Exercise goal => Exact reproduction of the following data is required.

Input =>
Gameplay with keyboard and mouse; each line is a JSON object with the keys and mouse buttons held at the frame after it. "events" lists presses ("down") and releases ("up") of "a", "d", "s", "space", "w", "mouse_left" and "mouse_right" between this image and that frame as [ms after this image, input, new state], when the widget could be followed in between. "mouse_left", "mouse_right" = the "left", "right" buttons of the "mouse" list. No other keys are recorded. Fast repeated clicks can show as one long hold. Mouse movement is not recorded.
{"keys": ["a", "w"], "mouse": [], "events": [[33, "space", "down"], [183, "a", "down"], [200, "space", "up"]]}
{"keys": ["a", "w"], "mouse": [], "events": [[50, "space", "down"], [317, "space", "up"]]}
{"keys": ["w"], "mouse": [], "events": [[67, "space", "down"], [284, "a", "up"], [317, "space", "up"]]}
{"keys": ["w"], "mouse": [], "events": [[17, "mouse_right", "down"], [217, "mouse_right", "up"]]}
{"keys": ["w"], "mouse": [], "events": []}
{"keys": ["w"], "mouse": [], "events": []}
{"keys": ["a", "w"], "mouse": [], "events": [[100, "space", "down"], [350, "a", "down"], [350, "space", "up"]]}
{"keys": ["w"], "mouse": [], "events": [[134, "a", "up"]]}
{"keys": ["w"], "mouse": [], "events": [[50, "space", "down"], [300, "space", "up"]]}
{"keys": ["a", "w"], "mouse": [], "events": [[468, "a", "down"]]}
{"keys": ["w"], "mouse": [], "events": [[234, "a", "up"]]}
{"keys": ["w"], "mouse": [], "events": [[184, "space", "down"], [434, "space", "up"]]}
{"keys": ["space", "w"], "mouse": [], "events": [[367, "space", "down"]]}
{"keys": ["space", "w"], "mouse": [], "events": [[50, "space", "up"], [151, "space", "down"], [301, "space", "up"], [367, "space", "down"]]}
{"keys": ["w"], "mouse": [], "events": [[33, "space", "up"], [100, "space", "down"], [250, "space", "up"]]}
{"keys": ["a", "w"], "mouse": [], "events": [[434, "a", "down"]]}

Task response =>
Gameplay with keyboard and mouse; each line is a JSON object with the keys and mouse buttons held at the frame after it. "events" lists presses ("down") and releases ("up") of "a", "d", "s", "space", "w", "mouse_left" and "mouse_right" between this image and that frame as [ms after this image, input, new state], when the widget could be followed in between. "mouse_left", "mouse_right" = the "left", "right" buttons of the "mouse" list. No other keys are recorded. Fast repeated clicks can show as one long hold. Mouse movement is not recorded.
{"keys": ["a", "w"], "mouse": [], "events": [[33, "space", "down"], [183, "a", "down"], [200, "space", "up"]]}
{"keys": ["a", "w"], "mouse": [], "events": [[50, "space", "down"], [317, "space", "up"]]}
{"keys": ["w"], "mouse": [], "events": [[67, "space", "down"], [284, "a", "up"], [317, "space", "up"]]}
{"keys": ["w"], "mouse": [], "events": [[17, "mouse_right", "down"], [217, "mouse_right", "up"]]}
{"keys": ["w"], "mouse": [], "events": []}
{"keys": ["w"], "mouse": [], "events": []}
{"keys": ["a", "w"], "mouse": [], "events": [[100, "space", "down"], [350, "a", "down"], [350, "space", "up"]]}
{"keys": ["w"], "mouse": [], "events": [[134, "a", "up"]]}
{"keys": ["w"], "mouse": [], "events": [[50, "space", "down"], [300, "space", "up"]]}
{"keys": ["a", "w"], "mouse": [], "events": [[468, "a", "down"]]}
{"keys": ["w"], "mouse": [], "events": [[234, "a", "up"]]}
{"keys": ["w"], "mouse": [], "events": [[184, "space", "down"], [434, "space", "up"]]}
{"keys": ["space", "w"], "mouse": [], "events": [[367, "space", "down"]]}
{"keys": ["space", "w"], "mouse": [], "events": [[50, "space", "up"], [151, "space", "down"], [301, "space", "up"], [367, "space", "down"]]}
{"keys": ["w"], "mouse": [], "events": [[33, "space", "up"], [100, "space", "down"], [250, "space", "up"]]}
{"keys": ["a", "w"], "mouse": [], "events": [[434, "a", "down"]]}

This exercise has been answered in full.